Zone Flies
12.20.2000
---   5:30 AM
  Engage Transporter

Tomorrow I begin a brief absence from Seattle, as I travel to visit my homeland to celebrate the ... thingies. I'm looking forward to being someplace familiar and pretty and temperate. I'm not looking forward to lots of sweating and a 5 hour 40 minute flight both ways. Econo-fare means sitting in a space about the size of a guitar case trying to identify the ethnicity of the numerous colicky babies in earshot by the tonality of their cries. Maybe I'll get peanuts, or if I'm really lucky, the chicken thing with pineapple! Once I ordered the "low cholesterol" meal, thinking I would cleverly talk my way into having a specially prepared meal. You know what the low cholesterol meal was? It was the normal meal, plus a banana. I am not kidding.

At the band's house, I replaced two light bulbs, disassembled a halogen lamp and filed a bunch of corrosion off the contacts, repartitioned and organized the computers' hard drives, and helped rearrange the workspace to be more like a project studio and less like a sloppy heap of cables and devices. Hooray for me, I was there until 4 am doing it. I took the bus back home, but missed a transfer, leaving me in the middle of the U-district at 5 am. Not wanting to freeze to death, I trundled down to the Denny's that opened semi-recently, thinking I would have some breakfast and a coffee while I waited for the next bus. I walked into Denny's and stopped in the middle of the waiting area, apparently alone in the restaurant. "I don't know where my waitress or manager are," a voice piped up, and a tired looking man wearing a chef's hat appeared from behind something. "I can't ring anything up. Want some free coffee?" Free coffee was exactly what I wanted, so I said "Yes, I just need to not freeze to death for half an hour." "Thanks, dude," I added. He handed me some of the worst coffee I've had since 7-11, and disappeared, leaving me to sip my coffee and ponder the awkwardness of the word "dude". Why did I say "dude," anyway? Ed says "dude", but he lives in, like, the valley.

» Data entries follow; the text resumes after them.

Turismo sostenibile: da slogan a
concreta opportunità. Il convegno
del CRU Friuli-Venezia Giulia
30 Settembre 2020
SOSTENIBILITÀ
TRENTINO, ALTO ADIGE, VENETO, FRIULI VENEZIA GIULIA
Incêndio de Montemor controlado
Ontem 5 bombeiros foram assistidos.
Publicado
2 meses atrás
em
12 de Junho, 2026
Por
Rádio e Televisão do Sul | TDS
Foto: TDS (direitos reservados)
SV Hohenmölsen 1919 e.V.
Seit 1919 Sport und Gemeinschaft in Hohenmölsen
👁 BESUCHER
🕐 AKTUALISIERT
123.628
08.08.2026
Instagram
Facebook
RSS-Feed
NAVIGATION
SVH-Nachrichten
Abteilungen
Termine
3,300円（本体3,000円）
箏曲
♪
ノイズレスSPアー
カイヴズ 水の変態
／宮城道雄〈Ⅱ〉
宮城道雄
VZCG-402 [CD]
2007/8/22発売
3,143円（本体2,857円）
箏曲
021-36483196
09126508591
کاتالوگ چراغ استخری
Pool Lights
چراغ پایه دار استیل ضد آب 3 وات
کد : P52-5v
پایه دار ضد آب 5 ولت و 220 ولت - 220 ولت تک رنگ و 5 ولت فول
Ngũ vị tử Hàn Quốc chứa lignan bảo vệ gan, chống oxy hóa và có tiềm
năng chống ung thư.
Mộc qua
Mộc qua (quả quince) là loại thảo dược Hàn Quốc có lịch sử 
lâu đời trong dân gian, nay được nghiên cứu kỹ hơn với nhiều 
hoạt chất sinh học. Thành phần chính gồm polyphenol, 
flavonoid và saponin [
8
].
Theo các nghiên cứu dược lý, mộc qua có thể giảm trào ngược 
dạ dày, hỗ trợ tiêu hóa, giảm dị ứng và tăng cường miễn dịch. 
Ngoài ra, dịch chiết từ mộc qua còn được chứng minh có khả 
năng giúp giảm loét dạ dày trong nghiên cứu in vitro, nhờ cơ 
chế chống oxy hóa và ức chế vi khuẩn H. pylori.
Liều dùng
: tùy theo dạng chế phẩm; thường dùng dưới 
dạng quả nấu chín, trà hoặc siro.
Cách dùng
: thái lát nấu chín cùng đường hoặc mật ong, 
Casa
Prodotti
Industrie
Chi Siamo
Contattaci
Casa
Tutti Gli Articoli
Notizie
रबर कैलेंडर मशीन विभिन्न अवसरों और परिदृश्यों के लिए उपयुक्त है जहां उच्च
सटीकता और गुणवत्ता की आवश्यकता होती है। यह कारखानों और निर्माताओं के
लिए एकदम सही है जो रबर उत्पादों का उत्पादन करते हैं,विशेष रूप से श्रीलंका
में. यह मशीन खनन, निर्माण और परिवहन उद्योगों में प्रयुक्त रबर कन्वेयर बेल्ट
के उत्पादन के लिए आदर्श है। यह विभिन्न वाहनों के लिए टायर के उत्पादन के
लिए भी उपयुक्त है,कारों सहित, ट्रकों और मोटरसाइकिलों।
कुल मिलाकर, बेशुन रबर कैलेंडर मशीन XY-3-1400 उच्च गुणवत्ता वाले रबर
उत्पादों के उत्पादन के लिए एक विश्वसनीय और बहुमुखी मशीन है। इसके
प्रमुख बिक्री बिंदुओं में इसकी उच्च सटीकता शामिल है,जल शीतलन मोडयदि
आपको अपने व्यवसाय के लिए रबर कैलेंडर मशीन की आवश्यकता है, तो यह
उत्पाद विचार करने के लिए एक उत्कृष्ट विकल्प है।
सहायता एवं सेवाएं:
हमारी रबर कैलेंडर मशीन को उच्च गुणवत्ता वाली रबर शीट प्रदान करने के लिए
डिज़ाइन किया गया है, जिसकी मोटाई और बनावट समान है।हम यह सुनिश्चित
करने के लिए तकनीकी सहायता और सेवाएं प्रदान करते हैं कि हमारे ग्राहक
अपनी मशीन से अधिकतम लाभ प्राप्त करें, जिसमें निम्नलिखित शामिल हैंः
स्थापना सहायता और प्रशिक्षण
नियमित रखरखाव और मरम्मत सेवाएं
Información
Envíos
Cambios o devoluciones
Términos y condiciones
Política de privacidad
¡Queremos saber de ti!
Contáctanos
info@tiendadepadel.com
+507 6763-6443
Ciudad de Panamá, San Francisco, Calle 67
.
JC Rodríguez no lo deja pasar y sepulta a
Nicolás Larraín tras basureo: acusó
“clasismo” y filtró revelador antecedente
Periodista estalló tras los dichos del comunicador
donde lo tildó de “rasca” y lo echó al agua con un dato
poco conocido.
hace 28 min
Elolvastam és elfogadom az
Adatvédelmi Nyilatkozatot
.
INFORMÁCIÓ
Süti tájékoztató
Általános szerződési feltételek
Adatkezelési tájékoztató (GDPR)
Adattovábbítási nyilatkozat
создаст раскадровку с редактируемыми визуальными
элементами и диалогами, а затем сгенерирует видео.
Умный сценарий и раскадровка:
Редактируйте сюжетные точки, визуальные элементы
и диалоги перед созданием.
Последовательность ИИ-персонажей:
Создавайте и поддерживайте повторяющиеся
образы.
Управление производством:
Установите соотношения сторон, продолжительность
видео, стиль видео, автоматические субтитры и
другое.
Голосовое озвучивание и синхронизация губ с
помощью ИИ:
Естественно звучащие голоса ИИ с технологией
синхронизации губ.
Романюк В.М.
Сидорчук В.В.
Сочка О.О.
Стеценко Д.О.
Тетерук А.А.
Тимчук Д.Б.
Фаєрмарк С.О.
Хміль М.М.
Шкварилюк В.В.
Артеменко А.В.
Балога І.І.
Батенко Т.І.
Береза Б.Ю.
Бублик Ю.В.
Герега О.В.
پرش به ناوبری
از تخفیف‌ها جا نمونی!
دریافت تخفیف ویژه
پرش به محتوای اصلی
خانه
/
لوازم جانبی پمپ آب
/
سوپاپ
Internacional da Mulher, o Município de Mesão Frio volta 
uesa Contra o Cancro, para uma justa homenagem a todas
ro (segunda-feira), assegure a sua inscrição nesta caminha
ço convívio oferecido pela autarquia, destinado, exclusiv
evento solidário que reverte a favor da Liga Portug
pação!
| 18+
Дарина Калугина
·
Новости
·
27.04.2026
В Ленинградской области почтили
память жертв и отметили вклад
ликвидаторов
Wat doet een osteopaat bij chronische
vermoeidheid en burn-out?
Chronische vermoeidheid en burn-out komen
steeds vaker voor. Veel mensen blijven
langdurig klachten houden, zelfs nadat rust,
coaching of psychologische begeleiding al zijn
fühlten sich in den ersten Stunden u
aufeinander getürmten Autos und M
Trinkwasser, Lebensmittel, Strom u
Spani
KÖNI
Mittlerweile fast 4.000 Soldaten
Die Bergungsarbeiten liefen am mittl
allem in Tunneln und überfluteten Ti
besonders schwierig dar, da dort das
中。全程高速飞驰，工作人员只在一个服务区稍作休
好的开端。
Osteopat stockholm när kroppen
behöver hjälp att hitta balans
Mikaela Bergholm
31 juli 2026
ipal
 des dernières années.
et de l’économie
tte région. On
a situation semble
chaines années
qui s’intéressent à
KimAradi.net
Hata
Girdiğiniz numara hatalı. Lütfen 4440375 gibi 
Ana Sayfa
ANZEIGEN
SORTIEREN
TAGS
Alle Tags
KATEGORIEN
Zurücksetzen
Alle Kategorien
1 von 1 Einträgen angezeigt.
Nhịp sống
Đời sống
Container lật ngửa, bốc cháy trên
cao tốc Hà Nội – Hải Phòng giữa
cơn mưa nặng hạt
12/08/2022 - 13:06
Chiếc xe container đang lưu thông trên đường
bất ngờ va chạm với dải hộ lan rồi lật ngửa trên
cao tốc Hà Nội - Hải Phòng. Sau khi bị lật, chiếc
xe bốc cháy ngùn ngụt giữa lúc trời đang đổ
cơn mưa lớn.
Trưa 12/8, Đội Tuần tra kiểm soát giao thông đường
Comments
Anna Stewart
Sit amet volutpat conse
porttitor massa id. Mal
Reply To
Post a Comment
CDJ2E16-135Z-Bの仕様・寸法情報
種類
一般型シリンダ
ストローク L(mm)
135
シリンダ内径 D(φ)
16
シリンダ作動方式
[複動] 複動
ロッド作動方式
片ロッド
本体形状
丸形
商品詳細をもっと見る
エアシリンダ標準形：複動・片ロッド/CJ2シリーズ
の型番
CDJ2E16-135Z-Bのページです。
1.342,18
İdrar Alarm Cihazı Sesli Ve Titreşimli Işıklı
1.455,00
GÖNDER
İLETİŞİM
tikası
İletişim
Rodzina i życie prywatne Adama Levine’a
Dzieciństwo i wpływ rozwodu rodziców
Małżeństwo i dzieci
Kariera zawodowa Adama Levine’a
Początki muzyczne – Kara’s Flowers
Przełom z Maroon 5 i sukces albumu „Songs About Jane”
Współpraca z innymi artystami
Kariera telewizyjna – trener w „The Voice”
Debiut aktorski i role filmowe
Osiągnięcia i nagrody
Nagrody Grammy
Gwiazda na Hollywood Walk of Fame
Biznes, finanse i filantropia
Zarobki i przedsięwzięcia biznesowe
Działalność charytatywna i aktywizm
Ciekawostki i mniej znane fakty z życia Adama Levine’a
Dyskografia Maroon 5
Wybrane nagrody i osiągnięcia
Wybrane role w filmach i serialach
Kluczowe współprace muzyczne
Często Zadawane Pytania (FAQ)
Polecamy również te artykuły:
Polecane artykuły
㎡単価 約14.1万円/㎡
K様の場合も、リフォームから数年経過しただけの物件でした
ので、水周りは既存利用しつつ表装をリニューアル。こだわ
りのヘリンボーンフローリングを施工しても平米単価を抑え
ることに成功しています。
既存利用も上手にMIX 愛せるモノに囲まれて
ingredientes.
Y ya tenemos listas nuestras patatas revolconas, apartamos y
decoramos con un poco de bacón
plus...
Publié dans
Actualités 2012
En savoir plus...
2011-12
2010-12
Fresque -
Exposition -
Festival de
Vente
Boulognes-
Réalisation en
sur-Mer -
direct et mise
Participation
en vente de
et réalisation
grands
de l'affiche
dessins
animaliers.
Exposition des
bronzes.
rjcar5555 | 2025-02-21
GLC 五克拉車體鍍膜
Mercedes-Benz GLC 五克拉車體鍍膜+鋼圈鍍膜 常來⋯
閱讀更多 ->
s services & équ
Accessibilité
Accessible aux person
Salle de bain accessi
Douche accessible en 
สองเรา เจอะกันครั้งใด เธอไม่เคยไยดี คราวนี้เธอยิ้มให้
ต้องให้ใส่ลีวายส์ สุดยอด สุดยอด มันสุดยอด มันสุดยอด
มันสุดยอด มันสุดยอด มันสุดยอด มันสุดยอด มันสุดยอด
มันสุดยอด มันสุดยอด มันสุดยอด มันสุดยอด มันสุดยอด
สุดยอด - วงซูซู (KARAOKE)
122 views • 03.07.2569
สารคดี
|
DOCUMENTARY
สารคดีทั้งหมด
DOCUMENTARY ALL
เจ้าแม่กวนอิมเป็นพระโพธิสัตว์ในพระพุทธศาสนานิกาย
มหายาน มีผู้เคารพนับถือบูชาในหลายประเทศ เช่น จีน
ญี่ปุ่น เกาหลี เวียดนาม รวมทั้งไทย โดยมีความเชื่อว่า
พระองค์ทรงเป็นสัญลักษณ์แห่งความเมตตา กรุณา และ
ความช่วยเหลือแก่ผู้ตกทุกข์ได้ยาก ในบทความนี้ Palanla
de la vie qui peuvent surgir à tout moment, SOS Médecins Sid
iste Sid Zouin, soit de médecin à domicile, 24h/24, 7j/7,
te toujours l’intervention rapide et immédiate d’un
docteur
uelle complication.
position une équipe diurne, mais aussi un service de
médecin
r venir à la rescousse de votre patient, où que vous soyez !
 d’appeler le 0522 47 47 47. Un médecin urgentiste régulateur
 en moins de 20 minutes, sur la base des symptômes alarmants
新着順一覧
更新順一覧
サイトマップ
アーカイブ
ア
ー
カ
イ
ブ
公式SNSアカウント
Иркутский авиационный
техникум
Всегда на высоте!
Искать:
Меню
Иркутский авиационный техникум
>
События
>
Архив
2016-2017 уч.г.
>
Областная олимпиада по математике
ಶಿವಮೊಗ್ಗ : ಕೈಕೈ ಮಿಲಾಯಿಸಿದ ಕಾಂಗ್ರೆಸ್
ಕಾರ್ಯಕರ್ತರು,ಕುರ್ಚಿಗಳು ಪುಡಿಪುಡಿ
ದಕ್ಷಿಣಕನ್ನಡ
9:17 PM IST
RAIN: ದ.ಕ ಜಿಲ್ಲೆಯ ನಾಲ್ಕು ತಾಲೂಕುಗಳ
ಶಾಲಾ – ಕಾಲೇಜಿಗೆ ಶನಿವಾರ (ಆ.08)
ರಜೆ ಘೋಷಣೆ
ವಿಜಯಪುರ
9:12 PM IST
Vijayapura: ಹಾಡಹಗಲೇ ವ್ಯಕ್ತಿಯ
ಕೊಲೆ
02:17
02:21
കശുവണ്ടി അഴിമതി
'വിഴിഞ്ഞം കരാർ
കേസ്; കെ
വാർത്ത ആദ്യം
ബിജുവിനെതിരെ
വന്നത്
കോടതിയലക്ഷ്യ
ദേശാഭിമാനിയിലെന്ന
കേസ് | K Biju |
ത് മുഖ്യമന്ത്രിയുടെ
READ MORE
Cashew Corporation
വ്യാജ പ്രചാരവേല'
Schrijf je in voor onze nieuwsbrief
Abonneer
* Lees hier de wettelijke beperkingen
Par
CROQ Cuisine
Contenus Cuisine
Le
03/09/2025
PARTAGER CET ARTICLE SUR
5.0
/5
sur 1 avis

We need one of those... uh... what's the other word for "synonym book"? -- Brian

Man, the people who browse "am I hot or not" have some of the worst taste. Either that or "hot" means "almost naked". Also: many of the male pictures on that site are actually from gay porn websites. The male pictures are also voted on by something like one tenth the people who vote on the women. This leads me to believe that most of the people who rate the pictures of guys are probably gay males. Are you hot or not? I bet you wish you hadn't asked. Hee hee

When I'm in Hawaii, I'm going to think about how worldly I am compared to when I first moved out from mom's house (and started this web page thing, I guess it was 4 years now) and how relatively serene and supportive the atmosphere in Kaneohe is. I don't worry about getting attacked there (even though that's the only place I ever was attacked on the street) and I just barely notice where I am, the place is so familiar. Try as I might, I can not get lost in my hometown. worldly me. Duh.